I recommend talking therapy to anyone who is struggling. Talking therapy can work alone, or alongside antidepressants from your doctor, depending on the individual.
I recently learnt that someone closer to me was not doing well as I thought. After this person asked for advice, which I gave, I could see there was a bit more to it then the person was letting on, so I asked further. The person wouldn’t answer this question, as was concerned how I would feel ashamed of them, of their response.
I reassured that person, that I am sure you have done nothing to be ashamed of and that the advice I gave before would not help alone, as I could see whatever this issue was needed to be addressed.
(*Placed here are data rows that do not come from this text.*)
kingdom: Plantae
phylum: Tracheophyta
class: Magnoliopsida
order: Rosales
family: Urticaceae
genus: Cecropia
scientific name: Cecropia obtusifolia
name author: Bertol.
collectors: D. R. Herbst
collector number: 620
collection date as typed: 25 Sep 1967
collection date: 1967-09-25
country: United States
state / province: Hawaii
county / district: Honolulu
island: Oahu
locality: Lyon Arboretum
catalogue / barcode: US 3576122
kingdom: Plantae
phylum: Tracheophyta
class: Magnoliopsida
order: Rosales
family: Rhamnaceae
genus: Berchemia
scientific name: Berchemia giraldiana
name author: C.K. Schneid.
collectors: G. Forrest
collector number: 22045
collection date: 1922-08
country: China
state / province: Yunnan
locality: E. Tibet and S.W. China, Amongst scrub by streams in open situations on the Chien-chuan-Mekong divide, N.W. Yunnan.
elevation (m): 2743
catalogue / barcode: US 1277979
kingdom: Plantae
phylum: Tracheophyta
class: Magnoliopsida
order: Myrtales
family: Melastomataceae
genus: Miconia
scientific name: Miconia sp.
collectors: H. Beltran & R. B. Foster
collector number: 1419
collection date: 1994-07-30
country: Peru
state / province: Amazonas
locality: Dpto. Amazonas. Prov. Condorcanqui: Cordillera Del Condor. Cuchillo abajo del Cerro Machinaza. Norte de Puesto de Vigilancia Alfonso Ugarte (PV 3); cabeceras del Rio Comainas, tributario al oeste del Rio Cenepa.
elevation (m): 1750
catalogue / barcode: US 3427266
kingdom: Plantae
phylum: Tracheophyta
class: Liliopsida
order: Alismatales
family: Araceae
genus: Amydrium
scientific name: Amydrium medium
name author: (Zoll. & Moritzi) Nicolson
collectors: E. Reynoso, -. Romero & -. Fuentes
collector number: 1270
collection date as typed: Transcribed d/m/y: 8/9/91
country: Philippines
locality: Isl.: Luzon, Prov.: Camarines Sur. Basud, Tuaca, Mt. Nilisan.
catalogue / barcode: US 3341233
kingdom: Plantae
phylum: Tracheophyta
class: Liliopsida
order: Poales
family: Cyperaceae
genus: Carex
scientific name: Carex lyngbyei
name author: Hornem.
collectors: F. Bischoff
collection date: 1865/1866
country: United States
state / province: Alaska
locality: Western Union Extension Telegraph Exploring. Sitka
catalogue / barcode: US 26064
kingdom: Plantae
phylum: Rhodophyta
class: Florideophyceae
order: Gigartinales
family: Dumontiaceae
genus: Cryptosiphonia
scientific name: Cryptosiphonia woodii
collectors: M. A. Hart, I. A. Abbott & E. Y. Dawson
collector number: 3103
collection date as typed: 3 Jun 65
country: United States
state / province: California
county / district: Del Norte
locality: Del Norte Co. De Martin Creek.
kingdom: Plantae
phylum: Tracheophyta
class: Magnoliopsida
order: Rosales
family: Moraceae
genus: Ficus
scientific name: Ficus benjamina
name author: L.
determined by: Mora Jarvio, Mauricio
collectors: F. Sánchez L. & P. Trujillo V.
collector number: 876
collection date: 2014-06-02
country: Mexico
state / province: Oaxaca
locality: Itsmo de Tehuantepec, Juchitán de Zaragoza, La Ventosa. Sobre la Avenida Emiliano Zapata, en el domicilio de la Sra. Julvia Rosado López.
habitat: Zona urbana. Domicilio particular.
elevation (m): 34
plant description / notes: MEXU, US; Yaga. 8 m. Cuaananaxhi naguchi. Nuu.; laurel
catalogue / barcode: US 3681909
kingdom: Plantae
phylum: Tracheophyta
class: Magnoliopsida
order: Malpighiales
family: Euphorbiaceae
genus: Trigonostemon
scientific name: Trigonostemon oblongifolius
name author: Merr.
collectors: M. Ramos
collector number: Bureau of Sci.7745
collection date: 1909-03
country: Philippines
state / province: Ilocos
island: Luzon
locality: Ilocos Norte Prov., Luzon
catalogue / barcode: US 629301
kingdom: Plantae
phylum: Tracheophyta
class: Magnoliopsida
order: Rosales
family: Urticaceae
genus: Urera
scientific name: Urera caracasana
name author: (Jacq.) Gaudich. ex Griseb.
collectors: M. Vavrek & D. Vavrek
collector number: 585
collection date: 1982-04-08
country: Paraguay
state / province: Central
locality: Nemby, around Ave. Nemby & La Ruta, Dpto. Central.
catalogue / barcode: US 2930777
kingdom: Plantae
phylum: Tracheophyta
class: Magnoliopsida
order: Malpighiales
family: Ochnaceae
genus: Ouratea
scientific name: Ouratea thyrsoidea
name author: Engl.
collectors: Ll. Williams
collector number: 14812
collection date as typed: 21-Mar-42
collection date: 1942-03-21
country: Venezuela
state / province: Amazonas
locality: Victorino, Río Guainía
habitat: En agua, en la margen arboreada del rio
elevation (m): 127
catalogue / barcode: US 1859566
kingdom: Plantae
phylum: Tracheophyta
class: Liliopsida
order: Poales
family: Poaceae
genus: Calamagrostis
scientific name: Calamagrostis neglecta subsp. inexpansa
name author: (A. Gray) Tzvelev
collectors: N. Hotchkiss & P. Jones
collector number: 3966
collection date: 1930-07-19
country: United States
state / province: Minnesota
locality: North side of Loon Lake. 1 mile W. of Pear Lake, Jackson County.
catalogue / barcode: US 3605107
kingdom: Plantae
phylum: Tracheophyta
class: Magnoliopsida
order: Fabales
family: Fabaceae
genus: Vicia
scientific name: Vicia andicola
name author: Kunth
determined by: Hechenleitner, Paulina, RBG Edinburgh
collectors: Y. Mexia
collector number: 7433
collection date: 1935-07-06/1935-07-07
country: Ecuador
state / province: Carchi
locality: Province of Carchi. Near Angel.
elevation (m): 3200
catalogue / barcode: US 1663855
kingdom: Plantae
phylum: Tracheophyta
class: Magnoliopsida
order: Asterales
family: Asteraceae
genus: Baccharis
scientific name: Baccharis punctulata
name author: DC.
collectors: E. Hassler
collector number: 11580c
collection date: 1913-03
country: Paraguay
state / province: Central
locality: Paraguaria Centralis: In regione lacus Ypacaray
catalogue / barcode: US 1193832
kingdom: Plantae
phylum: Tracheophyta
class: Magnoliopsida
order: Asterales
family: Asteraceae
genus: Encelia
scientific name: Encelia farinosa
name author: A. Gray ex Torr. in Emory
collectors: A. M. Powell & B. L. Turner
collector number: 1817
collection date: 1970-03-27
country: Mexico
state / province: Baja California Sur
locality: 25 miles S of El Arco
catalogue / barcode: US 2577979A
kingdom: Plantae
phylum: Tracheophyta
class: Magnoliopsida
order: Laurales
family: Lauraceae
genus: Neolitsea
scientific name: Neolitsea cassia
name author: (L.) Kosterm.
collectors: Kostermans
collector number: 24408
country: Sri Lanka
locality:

This would mean if they felt they could not be open with me, then to speak to a counsellor where you will not need to feel worried about being judged, because they are there to listen.
On answering further questions about what to expect in counselling sessions to reassure this person, because they have never seen a counsellor before, I printed off the necessary information, so they could self-refer. I hope this person does follow it through, because I know this person would benefit from it so much.
If you are feeling the need to talk to someone and have no one, or not confident in speaking to a friend, or family member, then please do speak to a counsellor. They are not there to judge, they are there to help.
I do recommend talking therapy, because you are in a neutral place where you do not need to worry about upsetting, or worrying a friend or relative, so you can unburden yourself. A place where you also won’t feel judged.